Financial Modeling

July 9, 2024

Here, I provide two tools operating at the confluence of statistics and finance. The first is a forecasting tool that uses the Prophet Model to fit and predict the daily adjusted closing price of a specified asset. You can look up ticker symbols here. The data we will be using is provided by Yahoo Finance and the Federal Reserve Bank. The Prophet Model is known for its accuracy and flexibility. However, the volatility of closing prices varies depending on the asset itself, so the responsible user will invoke their personal judgment and use this merely as a tool to complement (or contradict) their personal claims.

As shown below, you can input the ticker symbol, forecasting period, and time unit. Note, the forecasting period will depend on the asset's maturity. I limit the start date to 5 years prior in order to help mitigate computational cost and enhance predictive accuracy. Although you may ask the model to forecast far into the future, I recommend looking at more immediate forecasts using small time intervals such as days and months. You will notice, the farther into the future the model predicts, the wider the uncertainty interval is, indicating less reliable predictions.

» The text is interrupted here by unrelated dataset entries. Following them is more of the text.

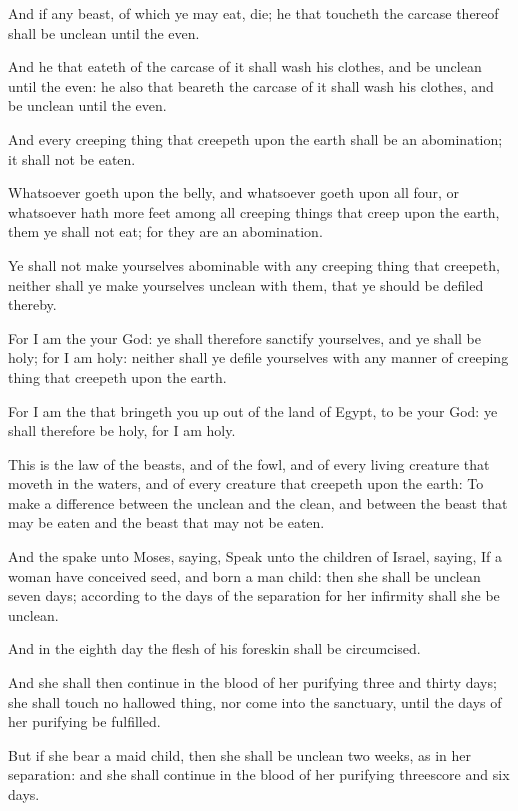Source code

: \Verse And if any beast, of which ye may eat, die; he that toucheth the carcase thereof shall be unclean until the even.

\Verse And he that eateth of the carcase of it shall wash his clothes, and be unclean until the even: he also that beareth the carcase of it shall wash his clothes, and be unclean until the even.

\Verse And every creeping thing that creepeth upon the earth shall be an abomination; it shall not be eaten.

\Verse Whatsoever goeth upon the belly, and whatsoever goeth upon all four, or whatsoever hath more feet among all creeping things that creep upon the earth, them ye shall not eat; for they are an abomination.

\Verse Ye shall not make yourselves abominable with any creeping thing that creepeth, neither shall ye make yourselves unclean with them, that ye should be defiled thereby.

\Verse For I am the \LORD your God: ye shall therefore sanctify yourselves, and ye shall be holy; for I am holy: neither shall ye defile yourselves with any manner of creeping thing that creepeth upon the earth.

\Verse For I am the \LORD that bringeth you up out of the land of Egypt, to be your God: ye shall therefore be holy, for I am holy.

\Verse This is the law of the beasts, and of the fowl, and of every living creature that moveth in the waters, and of every creature that creepeth upon the earth: \Verse To make a difference between the unclean and the clean, and between the beast that may be eaten and the beast that may not be eaten.

\Chapter
\Verse And the \LORD spake unto Moses, saying, \Verse Speak unto the children of Israel, saying, If a woman have conceived seed, and born a man child: then she shall be unclean seven days; according to the days of the separation for her infirmity shall she be unclean.

\Verse And in the eighth day the flesh of his foreskin shall be circumcised.

\Verse And she shall then continue in the blood of her purifying three and thirty days; she shall touch no hallowed thing, nor come into the sanctuary, until the days of her purifying be fulfilled.

\Verse But if she bear a maid child, then she shall be unclean two weeks, as in her separation: and she shall continue in the blood of her purifying threescore and six days.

The second tool is one for portfolio optimization and valuation. This tool computes the efficiency frontier of a portfolio using 1,000 simulations and notes the optimal portfolio based on the Sharpe Ratio. Once the optimal portfolio is identified, relevant performance metrics are displayed, such as expected return, volatility, and asset weights. Moreover, the Security Market Line is fit and beta coefficients are plotted to portray the valuation of each asset as well as the overall portfolio. Note, the market return is based on the S&P 500 Index (^GSPC).